Hi @Erechtheus I have the following comments as regards the metadata
1) technical issues that must be addressed:
2) some suggestions that would enhance the visibility and discoverability of your component:
Hi @pennyl67
Thank you for the comments. Is it possible to modify the metadata in the openminted test environment? Or do we have to re-register the component?
Thank you
Hi Metadata can be edited only as long as the components are private. For reproducibility reasons once they are published they cannot be changed and have to be registered again.
Hi @Erechtheus I have some comments concerning this part of the metadata:
<ns0:componentDistributionInfo>
<ns0:componentDistributionForm>dockerImage</ns0:componentDistributionForm>
<ns0:distributionLocation>https://hub.docker.com/r/erechtheus/fimda/</ns0:distributionLocation>
<ns0:command>docker run de.dfki.lt.fimda.fimda.FIMDA </ns0:command>
</ns0:componentDistributionInfo>
the distributionLocation element must only contain the image name (erechtheus/fimda). The full url (https://hub.docker.com/r/erechtheus/fimda) you have put is not what OMTD expect. In a general way NAME[:TAG] of an image is the only information required to pull (i.e. docker pull erechtheus/fimda) and run (i.e. docker run erechtheus/fimda...) an image.

**Excerpted records**
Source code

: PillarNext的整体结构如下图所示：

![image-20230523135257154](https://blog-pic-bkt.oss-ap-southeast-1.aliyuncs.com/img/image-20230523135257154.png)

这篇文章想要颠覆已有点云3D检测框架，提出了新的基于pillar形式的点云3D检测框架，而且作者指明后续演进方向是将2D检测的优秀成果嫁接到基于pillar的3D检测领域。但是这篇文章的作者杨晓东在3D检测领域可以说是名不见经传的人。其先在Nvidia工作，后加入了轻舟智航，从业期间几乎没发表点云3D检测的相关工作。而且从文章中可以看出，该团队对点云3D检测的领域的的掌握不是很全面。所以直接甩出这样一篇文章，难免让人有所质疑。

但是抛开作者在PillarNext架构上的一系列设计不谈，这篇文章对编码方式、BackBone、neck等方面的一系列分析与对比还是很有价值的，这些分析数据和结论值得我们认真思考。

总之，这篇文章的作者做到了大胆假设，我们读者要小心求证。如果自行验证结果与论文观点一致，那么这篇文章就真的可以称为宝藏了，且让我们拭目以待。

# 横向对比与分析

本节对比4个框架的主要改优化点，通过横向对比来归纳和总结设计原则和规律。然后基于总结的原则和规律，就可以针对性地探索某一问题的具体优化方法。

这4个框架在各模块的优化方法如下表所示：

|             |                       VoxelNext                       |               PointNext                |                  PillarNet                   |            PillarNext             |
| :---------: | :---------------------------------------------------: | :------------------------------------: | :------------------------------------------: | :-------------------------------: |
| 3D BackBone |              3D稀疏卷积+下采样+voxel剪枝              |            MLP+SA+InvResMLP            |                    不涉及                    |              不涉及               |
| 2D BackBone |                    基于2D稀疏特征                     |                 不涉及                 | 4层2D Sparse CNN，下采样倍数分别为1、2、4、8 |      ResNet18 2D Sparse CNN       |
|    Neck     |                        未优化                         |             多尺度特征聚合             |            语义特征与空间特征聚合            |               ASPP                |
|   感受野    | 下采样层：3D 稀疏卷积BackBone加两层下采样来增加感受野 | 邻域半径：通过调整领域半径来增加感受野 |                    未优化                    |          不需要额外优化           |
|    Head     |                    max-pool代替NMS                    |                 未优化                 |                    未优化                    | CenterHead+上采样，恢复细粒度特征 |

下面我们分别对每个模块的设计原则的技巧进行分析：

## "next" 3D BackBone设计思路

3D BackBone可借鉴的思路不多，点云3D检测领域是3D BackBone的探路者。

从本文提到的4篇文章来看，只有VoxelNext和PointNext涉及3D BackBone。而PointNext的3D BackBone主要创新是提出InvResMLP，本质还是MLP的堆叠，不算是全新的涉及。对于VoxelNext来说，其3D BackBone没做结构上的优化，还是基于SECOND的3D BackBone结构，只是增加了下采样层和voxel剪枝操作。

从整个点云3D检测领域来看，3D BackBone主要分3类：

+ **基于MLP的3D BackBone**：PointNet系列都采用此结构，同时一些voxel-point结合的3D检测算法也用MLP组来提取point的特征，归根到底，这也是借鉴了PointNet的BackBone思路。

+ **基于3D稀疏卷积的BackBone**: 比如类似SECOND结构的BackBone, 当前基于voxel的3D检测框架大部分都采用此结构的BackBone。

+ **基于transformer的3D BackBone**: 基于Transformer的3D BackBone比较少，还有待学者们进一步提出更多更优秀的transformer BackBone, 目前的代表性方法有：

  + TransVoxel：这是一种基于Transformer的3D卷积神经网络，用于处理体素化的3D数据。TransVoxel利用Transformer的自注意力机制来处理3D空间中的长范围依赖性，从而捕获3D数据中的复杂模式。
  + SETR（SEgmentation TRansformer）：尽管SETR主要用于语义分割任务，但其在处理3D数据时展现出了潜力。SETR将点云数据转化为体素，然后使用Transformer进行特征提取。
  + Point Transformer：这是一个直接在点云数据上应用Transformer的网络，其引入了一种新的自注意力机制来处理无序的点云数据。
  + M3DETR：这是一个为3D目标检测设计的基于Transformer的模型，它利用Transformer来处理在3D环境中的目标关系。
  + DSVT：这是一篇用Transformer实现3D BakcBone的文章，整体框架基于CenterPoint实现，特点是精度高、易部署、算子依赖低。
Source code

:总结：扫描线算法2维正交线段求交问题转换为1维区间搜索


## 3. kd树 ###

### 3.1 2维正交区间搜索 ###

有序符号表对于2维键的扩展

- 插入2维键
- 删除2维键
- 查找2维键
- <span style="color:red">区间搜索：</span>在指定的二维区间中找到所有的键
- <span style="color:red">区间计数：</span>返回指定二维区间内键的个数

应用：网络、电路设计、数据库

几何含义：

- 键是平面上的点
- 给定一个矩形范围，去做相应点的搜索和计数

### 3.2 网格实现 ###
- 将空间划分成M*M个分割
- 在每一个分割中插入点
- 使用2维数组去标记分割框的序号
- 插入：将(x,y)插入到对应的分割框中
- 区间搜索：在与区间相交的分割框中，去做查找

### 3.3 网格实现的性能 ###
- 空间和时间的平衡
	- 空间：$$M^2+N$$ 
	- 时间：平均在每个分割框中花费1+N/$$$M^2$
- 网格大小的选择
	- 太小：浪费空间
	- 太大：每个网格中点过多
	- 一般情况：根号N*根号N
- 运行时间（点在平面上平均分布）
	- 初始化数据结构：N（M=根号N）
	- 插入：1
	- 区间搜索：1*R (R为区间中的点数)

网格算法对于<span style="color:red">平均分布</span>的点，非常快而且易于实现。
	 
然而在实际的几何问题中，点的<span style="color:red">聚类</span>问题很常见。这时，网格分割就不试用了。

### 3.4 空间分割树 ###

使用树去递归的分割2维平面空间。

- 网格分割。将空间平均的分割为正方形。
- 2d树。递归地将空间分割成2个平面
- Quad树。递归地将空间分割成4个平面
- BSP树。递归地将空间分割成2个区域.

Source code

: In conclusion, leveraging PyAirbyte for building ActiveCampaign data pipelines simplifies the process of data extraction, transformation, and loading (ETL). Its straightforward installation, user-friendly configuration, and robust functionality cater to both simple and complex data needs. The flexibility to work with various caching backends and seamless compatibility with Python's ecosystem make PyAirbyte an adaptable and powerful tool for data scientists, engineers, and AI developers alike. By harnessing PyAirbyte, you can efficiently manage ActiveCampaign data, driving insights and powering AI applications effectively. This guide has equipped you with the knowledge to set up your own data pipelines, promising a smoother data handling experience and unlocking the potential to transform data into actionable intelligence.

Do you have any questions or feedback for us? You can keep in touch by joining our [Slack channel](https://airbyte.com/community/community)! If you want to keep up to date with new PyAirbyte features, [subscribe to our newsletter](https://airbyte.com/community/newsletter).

**Request 1**
According to the metadata thread, what should the distributionLocation element contain?
**Request 2**
Continue the metadata thread from its last sentence.
The lines are separate material and are not part of the metadata thread.

**Answer 1**
It should contain only the image name, erechtheus/fimda.

**Answer 2**
the command element must contain the executor of your component. In your case, the executor seems to be "de.dfki.lt.fimda.fimda.FIMDA", right ?
I propose to modify the metadata with something like this
<ns0:componentDistributionInfo>
<ns0:componentDistributionForm>dockerImage</ns0:componentDistributionForm>
<ns0:distributionLocation>erechtheus/fimda</ns0:distributionLocation>
<ns0:command>de.dfki.lt.fimda.fimda.FIMDA </ns0:command>
</ns0:componentDistributionInfo>
Before registering set the value of public to false so that you can edit it if needed.
We re-registered a component at openminted 61a5193e-beab-4b79-9116-b794739260b5. The adapted OMTD-SHARE XML file is as follows
Hi @pennyl67,
thank you for the feedback. I have one remaining question regarding the command element. Perhaps you could have a look at our fimda dockerfile: it contains just the executable jar that has to be called with the parameters --input INPUT_FILENAME
and --output OUTPUT_FILENAME
. It can be run by executing
docker run de.dfki.lt.fimda.fimda.FIMDA --input INPUT_FILENAME --output OUTPUT_FILENAME
Is it correct to set the command element to de.dfki.lt.fimda.fimda.FIMDA
?
How can we test the registered component? Thanks!
Hi
I had a look into the dockerfile.
de.dfki.lt.fimda.fimda.FIMDA is the class in the jar?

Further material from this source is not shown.